# [Task requirements]
Decide whether each statement agrees with the blog post on gaming in grad school. Answer yes or no for each, quoting the words of the post that settle it.
1. The How-To assignment came from a Teaching with Technology class.
2. The writer defines fusing gaming and academics as playing a few rounds of Tetris between classes.
3. The presentation could include words only on its title card and end card.

# [Source text]

[Start of Attachment]

Saturday, October 2, 2010

Nintendo vs. The Necktie Bunny

Grad school is supposed to be about shattering your perceptions of learning and intelligence, pushing your personal and academic limits and achieving more than you ever thought possible. For me it was like that, I guess, but it was also about sneaking video games into the equation whenever I could. I'm not talking about playing a few levels of Duke Nukem 3D or Street Fighter 4 before bed or even a few rounds of Tetris in between classes; I'm talking about fusing gaming and academics. If you've seen my "Learning Game" posts in this blog, you know that I was able to reach that goal - if I do say so myself - by doing research and citing valid sources like educational theorist James Gee.

And then there was the How-To assignment I received one afternoon for my Teaching with Technology class. I was supposed to explain how to do something using only pictures - no words of any kind except on the title card and the end card of the PowerPoint presentation. I grabbed my camera and whipped up this little number called "Setting Up a Nintendo Game."

[End of Attachment]

# [The data]
[Start of Attachment]

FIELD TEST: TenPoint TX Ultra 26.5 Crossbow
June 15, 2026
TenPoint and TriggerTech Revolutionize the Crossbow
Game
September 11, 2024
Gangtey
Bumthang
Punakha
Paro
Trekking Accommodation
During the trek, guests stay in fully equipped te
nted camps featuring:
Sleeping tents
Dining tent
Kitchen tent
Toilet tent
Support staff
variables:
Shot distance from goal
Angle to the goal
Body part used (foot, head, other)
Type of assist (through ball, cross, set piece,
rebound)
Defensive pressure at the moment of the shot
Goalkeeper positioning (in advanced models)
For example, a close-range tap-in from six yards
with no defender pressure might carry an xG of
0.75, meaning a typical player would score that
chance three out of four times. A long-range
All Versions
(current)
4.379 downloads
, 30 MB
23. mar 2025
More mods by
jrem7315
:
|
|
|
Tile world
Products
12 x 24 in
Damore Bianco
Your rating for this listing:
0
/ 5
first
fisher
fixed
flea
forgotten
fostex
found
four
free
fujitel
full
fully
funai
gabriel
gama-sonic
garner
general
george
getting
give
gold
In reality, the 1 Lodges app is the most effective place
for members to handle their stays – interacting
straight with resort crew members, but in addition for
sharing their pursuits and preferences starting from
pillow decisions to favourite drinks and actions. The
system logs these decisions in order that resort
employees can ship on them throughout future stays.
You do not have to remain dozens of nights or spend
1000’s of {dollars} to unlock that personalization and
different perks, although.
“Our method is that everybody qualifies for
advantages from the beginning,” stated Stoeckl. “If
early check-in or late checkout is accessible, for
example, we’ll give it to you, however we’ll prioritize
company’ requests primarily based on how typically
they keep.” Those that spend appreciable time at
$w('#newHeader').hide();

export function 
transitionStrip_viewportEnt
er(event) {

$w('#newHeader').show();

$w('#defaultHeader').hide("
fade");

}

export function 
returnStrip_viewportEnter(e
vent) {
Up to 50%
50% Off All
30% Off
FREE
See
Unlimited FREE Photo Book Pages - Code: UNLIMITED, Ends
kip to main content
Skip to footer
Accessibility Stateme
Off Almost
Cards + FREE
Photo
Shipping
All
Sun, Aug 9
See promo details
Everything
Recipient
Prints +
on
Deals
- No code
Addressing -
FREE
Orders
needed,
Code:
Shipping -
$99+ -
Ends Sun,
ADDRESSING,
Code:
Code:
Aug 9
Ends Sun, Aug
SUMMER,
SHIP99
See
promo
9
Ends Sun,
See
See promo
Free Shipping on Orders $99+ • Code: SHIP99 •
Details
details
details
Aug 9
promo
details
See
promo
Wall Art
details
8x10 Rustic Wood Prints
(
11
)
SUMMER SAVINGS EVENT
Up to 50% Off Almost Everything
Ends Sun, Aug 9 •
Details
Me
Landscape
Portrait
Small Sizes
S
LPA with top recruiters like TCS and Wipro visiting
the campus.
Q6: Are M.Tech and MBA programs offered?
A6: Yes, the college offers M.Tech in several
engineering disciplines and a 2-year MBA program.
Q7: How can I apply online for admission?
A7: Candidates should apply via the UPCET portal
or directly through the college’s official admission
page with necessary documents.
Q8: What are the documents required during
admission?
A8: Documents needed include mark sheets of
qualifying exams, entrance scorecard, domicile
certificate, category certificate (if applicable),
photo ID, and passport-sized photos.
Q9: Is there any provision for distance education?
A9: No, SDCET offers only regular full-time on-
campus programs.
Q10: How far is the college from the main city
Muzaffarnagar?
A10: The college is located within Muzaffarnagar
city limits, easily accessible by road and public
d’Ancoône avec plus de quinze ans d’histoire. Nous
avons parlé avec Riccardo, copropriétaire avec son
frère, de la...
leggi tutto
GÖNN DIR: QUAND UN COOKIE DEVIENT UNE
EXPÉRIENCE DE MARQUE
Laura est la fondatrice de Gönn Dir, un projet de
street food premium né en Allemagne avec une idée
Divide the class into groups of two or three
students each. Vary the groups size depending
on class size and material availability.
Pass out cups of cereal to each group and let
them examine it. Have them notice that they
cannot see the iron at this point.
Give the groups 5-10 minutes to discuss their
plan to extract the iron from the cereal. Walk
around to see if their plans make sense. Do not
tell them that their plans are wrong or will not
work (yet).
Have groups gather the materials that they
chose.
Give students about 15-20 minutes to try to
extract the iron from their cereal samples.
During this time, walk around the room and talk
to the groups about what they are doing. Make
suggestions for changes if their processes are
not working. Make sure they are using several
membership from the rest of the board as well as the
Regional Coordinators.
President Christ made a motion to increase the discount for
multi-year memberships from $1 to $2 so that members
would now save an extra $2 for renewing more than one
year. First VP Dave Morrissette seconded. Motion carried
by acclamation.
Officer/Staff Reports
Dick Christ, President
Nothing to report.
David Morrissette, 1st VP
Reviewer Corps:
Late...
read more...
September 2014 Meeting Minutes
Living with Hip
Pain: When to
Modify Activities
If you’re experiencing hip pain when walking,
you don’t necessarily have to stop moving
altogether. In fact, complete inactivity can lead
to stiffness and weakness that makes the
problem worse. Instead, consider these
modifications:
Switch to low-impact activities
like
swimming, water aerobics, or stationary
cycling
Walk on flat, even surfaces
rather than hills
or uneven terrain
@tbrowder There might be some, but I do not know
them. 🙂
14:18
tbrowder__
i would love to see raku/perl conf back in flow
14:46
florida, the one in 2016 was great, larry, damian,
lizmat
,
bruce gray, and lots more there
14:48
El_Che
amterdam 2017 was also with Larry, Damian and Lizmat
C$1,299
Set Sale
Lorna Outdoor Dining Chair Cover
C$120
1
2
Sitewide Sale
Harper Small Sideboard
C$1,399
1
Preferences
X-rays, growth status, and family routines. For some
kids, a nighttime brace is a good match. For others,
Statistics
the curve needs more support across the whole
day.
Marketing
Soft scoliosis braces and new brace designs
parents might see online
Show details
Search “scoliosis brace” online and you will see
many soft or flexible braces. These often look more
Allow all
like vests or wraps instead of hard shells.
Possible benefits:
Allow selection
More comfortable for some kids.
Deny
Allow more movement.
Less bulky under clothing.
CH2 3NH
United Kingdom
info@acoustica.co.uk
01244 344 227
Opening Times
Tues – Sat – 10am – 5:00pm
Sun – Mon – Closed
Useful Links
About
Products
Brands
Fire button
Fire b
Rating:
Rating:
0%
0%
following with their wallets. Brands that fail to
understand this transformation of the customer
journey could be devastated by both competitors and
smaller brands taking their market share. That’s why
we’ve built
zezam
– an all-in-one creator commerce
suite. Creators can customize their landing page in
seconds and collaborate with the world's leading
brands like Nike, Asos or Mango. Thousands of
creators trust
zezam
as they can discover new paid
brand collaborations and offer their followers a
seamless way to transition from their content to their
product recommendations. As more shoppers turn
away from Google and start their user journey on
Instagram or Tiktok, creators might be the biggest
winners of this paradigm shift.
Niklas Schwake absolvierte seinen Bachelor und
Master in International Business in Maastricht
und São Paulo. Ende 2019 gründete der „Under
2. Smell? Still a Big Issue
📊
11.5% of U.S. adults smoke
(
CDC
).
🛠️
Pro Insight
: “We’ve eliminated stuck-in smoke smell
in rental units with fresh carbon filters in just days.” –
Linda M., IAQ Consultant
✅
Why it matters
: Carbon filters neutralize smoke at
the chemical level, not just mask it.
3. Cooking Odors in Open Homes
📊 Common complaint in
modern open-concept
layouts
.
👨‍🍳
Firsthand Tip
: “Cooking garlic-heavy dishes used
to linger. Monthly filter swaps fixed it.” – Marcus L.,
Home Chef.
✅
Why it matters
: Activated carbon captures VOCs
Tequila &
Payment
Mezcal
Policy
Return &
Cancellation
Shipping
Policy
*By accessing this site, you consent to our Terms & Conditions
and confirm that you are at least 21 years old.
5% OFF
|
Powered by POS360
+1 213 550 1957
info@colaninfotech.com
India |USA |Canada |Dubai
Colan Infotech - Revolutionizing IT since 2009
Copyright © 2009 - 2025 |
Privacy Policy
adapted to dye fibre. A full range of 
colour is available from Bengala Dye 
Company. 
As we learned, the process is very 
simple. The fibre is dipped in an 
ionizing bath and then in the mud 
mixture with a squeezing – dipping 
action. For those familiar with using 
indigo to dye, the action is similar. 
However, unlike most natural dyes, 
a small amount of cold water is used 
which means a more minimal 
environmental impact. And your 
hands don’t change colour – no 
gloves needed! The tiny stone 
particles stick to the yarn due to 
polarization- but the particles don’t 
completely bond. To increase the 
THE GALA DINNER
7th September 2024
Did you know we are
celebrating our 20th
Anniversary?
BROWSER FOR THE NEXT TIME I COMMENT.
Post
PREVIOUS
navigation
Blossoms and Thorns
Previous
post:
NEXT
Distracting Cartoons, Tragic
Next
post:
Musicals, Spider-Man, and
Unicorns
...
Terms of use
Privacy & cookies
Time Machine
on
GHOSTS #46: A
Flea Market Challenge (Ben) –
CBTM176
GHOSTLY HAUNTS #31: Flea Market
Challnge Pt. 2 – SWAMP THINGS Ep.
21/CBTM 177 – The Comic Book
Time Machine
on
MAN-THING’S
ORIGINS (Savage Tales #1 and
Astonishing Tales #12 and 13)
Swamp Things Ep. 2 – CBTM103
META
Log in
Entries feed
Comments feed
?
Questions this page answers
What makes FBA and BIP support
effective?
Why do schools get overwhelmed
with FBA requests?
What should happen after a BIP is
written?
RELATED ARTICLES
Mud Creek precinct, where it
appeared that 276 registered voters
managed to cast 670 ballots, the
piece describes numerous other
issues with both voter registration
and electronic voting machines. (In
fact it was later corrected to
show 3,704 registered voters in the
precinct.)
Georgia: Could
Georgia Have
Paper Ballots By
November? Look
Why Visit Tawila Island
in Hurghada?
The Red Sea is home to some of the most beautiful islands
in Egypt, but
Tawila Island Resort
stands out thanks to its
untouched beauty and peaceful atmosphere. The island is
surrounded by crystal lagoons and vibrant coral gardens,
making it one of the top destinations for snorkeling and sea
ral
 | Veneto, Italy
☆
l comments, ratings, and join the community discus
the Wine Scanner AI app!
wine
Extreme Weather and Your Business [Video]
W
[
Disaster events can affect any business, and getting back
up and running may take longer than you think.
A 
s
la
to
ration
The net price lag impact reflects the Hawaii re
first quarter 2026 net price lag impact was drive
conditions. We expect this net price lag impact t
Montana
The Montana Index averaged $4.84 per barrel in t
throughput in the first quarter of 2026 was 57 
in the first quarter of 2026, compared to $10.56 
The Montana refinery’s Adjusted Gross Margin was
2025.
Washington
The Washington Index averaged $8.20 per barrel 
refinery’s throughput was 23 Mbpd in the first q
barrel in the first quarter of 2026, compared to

[End of Attachment]

# [Task answer]
1. Yes: "the How-To assignment I received one afternoon for my Teaching with Technology class"
2. No: "I'm not talking about playing a few levels of Duke Nukem 3D or Street Fighter 4 before bed or even a few rounds of Tetris in between classes; I'm talking about fusing gaming and academics"
3. Yes: "no words of any kind except on the title card and the end card of the PowerPoint presentation"